Deep Spatially-Regularized and Superpixel-Based Diffusion Learning for Unsupervised Hyperspectral Image Clustering

arXiv cs.CV / 4/16/2026

📰 NewsSignals & Early TrendsIdeas & Deep AnalysisModels & Research

Key Points

  • The paper introduces an unsupervised hyperspectral image (HSI) clustering framework that combines masked deep representation learning with diffusion-based clustering.
  • It first trains an unsupervised masked autoencoder (UMAE) using a Vision Transformer backbone to learn a denoised latent representation, leveraging spatial context, long-range spectral correlations, and masking over only a small subset of pixels.
  • It then uses the entropy rate superpixel (ERS) method to segment the image and builds a spatially regularized diffusion graph using Euclidean and diffusion distances computed in the compressed latent space rather than directly in the original HSI space.
  • The proposed DS^2DL approach aims to obtain diffusion distances that better match the intrinsic geometry of the data manifold, improving clustering quality and labeling accuracy.
  • Experiments on the Botswana and KSC datasets are reported to validate the effectiveness of DS^2DL compared with prior diffusion-based approaches.

Abstract

An unsupervised framework for hyperspectral image (HSI) clustering is proposed that incorporates masked deep representation learning with diffusion-based clustering, extending the Spatially-Regularized Superpixel-based Diffusion Learning (S^2DL) algorithm. Initially, a denoised latent representation of the original HSI is learned via an unsupervised masked autoencoder (UMAE) model with a Vision Transformer backbone. The UMAE takes spatial context and long-range spectral correlations into account and incorporates an efficient pretraining process via masking that utilizes only a small subset of training pixels.
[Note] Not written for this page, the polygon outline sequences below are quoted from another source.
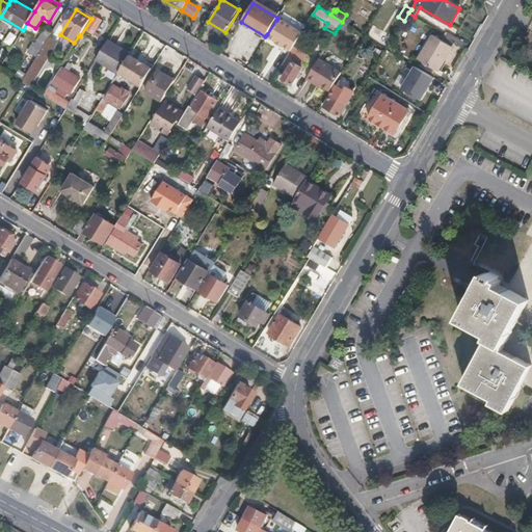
[(95,16),(85,30),(94,35),(102,21),(95,16)]
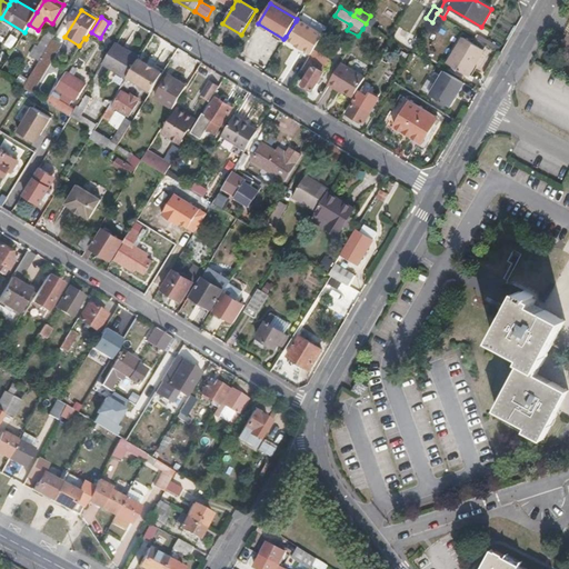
[(296,21),(286,37),(287,40),(299,20),(296,21)]
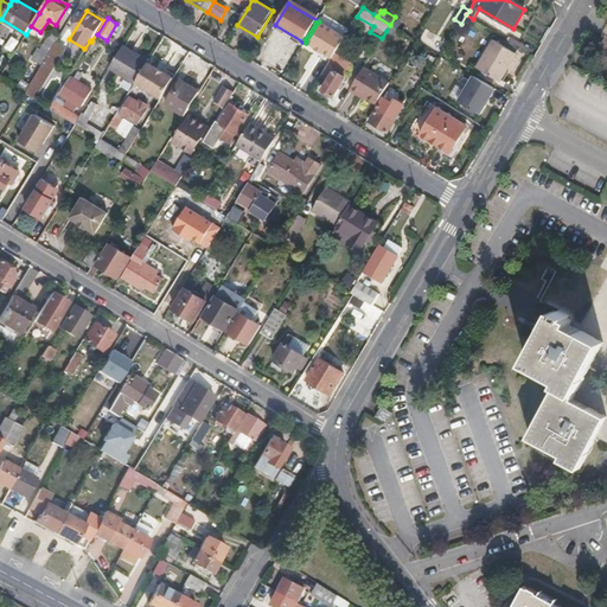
[(323,52),(332,58),(334,53),(344,37),(319,21),(306,43),(314,48),(313,49),(321,55),(323,52)]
In the next stage, the entropy rate superpixel (ERS) algorithm is used to segment the image into superpixels, and a spatially regularized diffusion graph is constructed using Euclidean and diffusion distances within the compressed latent space instead of the HSI space. The proposed algorithm, Deep Spatially-Regularized Superpixel-based Diffusion Learning (DS^2DL), leverages more faithful diffusion distances and subsequent diffusion graph construction that better reflect the intrinsic geometry of the underlying data manifold, improving labeling accuracy and clustering quality. Experiments on Botswana and KSC datasets demonstrate the efficacy of DS^2DL.